Tzeentch: ...Yes. Just as planned. I planned this, and totally saw it coming. Have my blessing, mammoth, since I definitely planned for this and wanted it to happen.
MAMMOTH GAINS: TUMOR OF SORCERY, LORE OF CHAOS, LORE OF TZEENTCH, MARK OF TZEENTCH
Slaanesh: Sure, buddy. Of course you did. Anyway, that was definitely more interesting than how it looked like this was gonna go, so why don't you take something shiny and see if you can make something else novel happen for me. Don't disappoint me or I'll turn you inside out like a sock puppet and make you LIKE it, kidding not kidding.
MAMMOTH GAINS: UNNATURAL CHARISMA, MARK OF SLAANESH
TUMOR SYNERGY UNLOCKS: LORE OF SLAANESH
Nurgle: Ho ho ho! Be jolly! Grandfather Nurgle's love is yours to spread! [QM note: Nurgle is basically Disease Santa, CMV.]
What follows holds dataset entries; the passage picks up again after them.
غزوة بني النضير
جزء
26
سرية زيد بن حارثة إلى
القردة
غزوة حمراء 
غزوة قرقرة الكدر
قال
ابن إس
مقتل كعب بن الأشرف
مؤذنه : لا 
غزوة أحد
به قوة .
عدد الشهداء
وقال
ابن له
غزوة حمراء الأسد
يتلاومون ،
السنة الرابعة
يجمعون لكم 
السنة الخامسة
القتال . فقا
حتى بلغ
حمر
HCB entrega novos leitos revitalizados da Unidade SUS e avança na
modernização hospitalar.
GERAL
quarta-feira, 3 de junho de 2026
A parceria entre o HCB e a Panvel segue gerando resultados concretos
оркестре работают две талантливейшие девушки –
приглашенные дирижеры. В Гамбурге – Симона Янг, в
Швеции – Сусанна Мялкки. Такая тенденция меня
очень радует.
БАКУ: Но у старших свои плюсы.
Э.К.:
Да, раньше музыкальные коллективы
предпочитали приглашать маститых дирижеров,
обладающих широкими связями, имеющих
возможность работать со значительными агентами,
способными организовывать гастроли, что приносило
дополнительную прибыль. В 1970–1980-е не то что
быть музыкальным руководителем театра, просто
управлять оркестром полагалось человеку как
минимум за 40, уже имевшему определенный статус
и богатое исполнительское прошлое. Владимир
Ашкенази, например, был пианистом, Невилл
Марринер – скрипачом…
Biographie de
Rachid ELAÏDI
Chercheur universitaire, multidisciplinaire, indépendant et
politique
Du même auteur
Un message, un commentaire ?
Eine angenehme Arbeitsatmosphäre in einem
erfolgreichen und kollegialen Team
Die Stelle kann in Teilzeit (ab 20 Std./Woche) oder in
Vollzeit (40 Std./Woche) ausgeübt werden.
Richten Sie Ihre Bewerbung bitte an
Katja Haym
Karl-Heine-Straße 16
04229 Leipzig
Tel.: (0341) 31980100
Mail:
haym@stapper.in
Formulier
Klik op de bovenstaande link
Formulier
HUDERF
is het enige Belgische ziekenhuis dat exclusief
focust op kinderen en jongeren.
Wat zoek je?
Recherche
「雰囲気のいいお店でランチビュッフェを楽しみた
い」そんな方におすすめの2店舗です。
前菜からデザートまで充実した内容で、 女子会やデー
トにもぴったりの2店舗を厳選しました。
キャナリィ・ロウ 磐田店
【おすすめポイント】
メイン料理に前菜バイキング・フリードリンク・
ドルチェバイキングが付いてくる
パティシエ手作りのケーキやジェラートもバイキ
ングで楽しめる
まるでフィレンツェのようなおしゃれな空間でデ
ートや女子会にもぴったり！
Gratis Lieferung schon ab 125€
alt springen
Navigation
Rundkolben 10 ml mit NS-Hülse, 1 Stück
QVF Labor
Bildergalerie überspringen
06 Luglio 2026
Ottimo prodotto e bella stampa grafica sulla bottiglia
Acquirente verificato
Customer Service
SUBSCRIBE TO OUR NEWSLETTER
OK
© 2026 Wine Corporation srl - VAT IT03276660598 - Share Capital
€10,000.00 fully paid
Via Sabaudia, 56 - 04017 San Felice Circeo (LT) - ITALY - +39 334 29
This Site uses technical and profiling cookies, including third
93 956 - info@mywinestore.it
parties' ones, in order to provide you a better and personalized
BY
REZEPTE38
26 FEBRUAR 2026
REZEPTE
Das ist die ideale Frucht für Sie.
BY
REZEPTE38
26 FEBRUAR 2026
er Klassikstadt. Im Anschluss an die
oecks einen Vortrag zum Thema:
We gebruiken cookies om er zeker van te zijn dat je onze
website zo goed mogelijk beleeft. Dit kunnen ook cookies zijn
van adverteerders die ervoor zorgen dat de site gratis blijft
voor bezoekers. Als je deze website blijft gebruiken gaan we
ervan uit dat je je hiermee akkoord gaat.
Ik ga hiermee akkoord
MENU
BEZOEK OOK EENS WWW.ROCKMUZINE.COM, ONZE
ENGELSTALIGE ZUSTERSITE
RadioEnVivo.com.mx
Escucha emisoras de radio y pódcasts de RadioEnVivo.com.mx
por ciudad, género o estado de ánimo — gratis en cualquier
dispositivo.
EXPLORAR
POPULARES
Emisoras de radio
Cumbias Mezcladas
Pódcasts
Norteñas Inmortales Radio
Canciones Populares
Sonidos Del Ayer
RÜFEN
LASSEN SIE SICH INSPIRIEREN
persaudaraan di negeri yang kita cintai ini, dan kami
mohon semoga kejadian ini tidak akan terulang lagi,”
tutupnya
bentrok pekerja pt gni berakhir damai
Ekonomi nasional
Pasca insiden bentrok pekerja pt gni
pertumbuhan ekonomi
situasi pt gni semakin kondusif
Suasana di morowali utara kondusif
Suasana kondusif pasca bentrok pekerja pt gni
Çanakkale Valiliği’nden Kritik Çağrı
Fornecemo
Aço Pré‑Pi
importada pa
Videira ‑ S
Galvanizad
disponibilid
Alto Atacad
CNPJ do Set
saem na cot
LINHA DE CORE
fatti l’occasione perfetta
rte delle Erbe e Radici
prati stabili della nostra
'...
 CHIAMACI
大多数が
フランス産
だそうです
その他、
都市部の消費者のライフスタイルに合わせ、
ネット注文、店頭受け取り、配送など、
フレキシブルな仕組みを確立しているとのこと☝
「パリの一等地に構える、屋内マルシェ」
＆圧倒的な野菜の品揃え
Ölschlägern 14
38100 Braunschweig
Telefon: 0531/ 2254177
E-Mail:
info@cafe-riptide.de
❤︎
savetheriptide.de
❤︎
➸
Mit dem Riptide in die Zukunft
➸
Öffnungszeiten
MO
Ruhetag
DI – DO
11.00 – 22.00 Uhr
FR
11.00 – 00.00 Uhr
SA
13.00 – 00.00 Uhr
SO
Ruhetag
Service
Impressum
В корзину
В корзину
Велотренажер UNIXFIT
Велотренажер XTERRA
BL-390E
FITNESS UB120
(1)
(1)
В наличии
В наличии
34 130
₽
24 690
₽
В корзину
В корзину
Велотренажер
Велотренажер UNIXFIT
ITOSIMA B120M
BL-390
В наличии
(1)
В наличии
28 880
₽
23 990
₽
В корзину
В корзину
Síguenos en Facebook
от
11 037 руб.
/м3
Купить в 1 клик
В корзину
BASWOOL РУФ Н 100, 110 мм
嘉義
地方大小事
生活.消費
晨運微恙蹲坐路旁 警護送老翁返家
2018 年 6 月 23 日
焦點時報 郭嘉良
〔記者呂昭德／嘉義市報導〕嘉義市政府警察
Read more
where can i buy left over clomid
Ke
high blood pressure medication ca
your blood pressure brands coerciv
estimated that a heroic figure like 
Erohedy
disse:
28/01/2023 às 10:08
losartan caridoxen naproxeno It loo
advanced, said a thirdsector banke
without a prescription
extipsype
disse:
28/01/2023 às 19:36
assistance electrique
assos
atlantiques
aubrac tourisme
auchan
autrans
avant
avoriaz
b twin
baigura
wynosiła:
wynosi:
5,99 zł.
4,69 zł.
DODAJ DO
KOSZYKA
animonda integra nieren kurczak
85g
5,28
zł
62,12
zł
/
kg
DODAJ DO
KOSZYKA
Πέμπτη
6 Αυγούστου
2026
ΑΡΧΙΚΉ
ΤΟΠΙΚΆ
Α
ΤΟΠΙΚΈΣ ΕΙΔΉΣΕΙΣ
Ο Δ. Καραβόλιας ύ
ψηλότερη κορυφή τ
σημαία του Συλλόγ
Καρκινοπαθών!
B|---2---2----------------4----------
MAMMOTH GAINS: OBSCENE RESILIENCE, AURA OF CORRUPTION, MARK OF NURGLE
TUMOR SYNERGY UNLOCKS: LORE OF NURGLE
Khorne: AHAHAHAHAHAHAHA HE GOT KILLED
AND EATEN
BY HIS OWN FUCKING MOUNT
LIKE A LITTLE FUCKING BITCH
THAT'S THE FUNNIEST FUCKING THING I'VE SEEN IN THREE MILLENNIA
HERE HAVE ALL THE SHIT KID

MAMMOTH GAINS: ENDLESS RAGE, MUSK OF HATE, COLLAR OF KHORNE, BLOOD DRINKER, REGENERATION, MARK OF KHORNE
TUMOR OVERRIDE: MAGIC CHARACTERISTIC NOT AFFECTED BY MARK OF KHORNE

Me: Welp.
Me: I guess I don't need to roll to see if a new Everchosen arises to take Archaon's place.
NotADoctor said:
...Cool, cool, cool, very cool. Maybe we already saw all those blessings, but seeing them laid out like this, well.